2) Split up settings files for different environments, usually, it accomplished via creating several files:
settings/base.py
DEBUG = False
AWS_STORAGE_PREFIX = 'local'
...
settings/dev.py
from settings.base import *
DEBUG = True
AWS_STORAGE_PREFIX = 'dev'
DATABASE = {# your settings for dev env}
...
It is also quite usual to create a separated file for test runner because it gives you more power of controlling your test env and so on:
python manage.py test --settings=app.settings.testrunner
Test instance has bound settings' context manager, so you can override any variables that you need for testing:
class MyTestCase(TestCase):
def test_something(self):
# Old settings
with self.settings(SOME_ENV_VAR='overridden'):
# Overridden settings
pass
...
You can do it directly in apps using a certain setting
settings.py:
TEST_ENVIRONMENT_SETTING = True # Test setting for my app
apps.py:
from django.conf import settings
class MyAppConfig(AppConfig):
def ready(self):
if getattr(settings, 'TEST_ENVIRONMENT_SETTING', False):
# Do stuff or not do stuff
Or you can directly set this setting in your TestCase using
setattr(settings, 'TEST_ENVIRONMENT_SETTING', True)
I'm struggling with the same problem, and I think the only solution is to change approach and use only django.conf.settings directly.
The reason is that if you use a custom settings, your custom settings is taken too early from settings, before override_settings or TestCase.settings is called.

Exercise instructions:
A. List every all-capitals setting name that appears in the Django settings passage.
B. Shorten the sentence in the Django settings passage that begins "It is also quite usual to create a separated file", keeping its main facts.
C. In the Django settings passage, what value is DEBUG given in settings/dev.py?

Data:
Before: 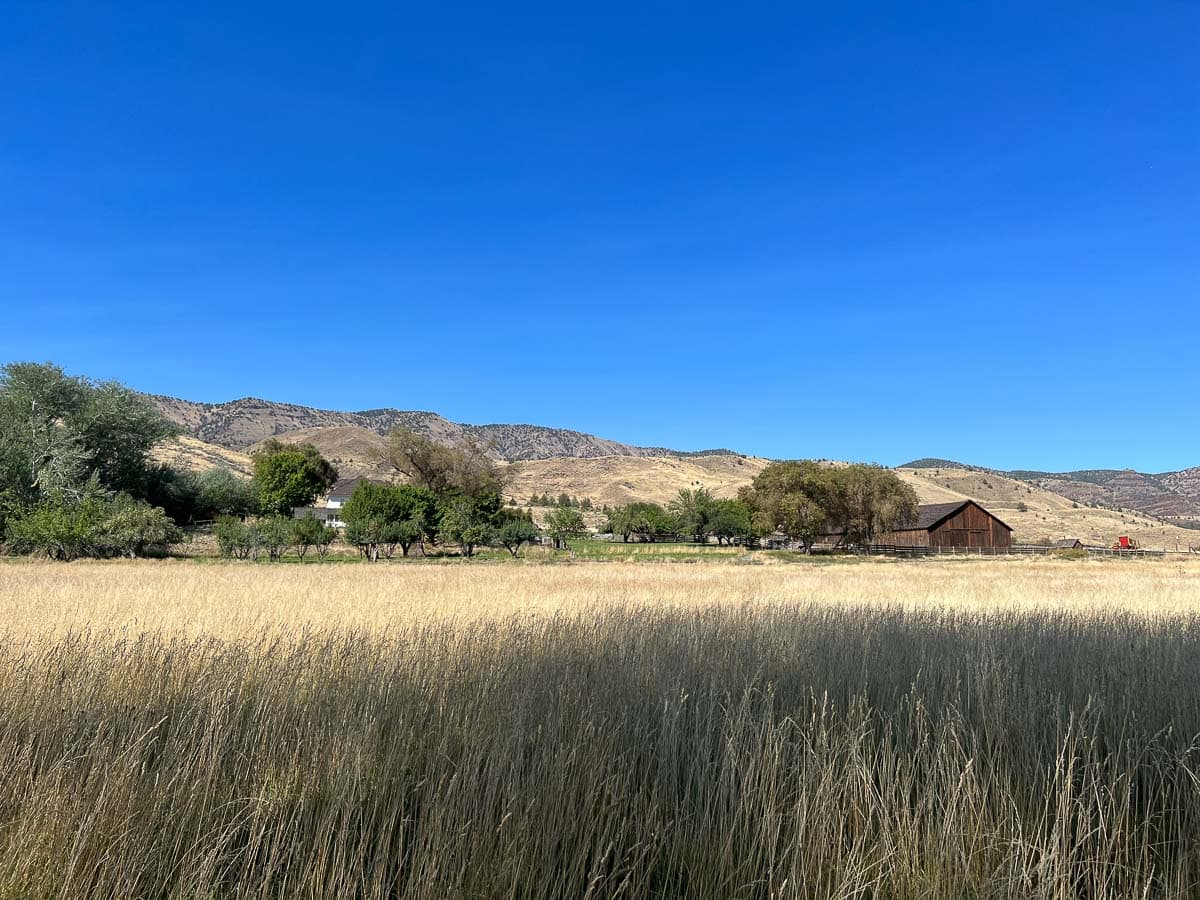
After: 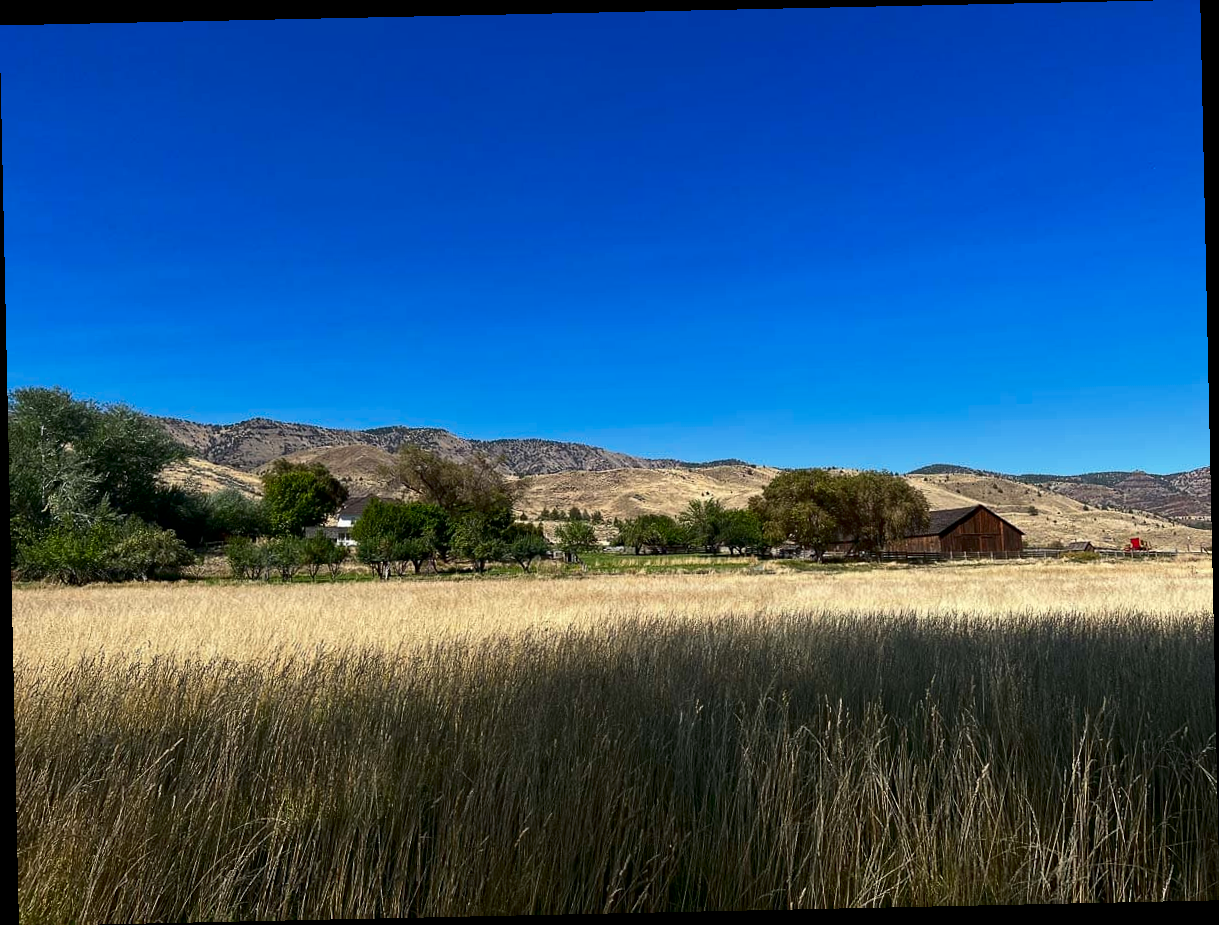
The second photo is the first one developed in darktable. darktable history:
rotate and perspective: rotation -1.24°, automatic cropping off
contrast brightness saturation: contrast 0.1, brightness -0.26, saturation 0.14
==
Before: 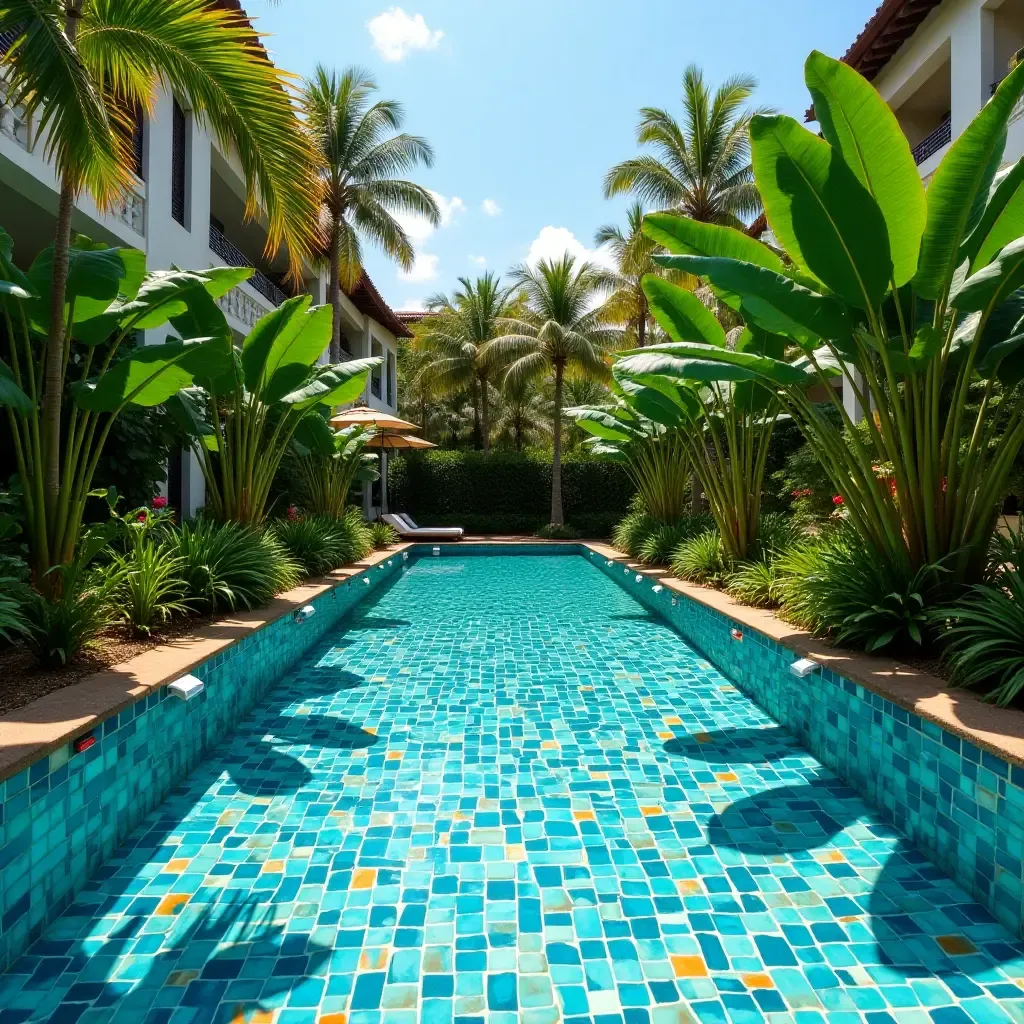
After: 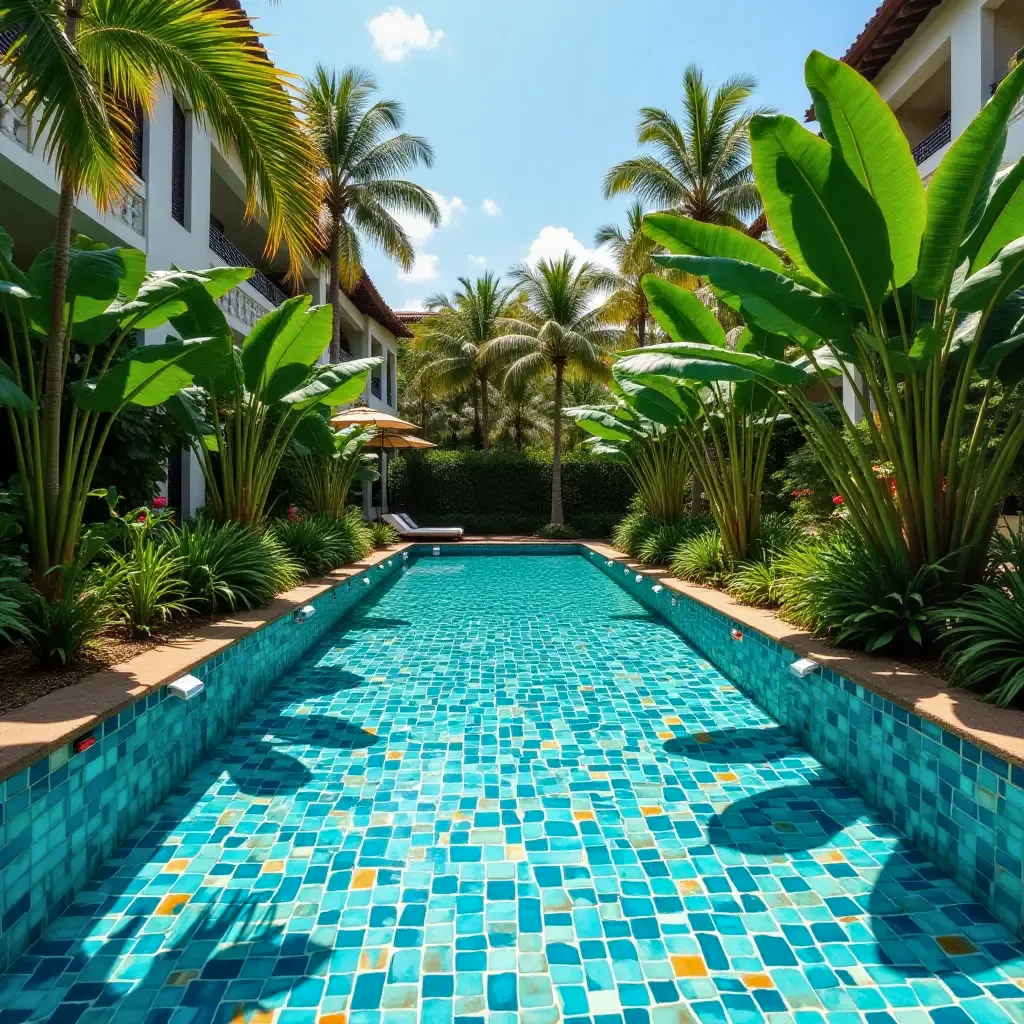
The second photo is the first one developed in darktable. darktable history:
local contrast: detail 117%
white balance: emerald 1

Task-by-task solutions:
A. DEBUG, AWS_STORAGE_PREFIX, DATABASE, SOME_ENV_VAR, TEST_ENVIRONMENT_SETTING

B. A separate settings file for the test runner is common because it gives more control over the test environment.

C. True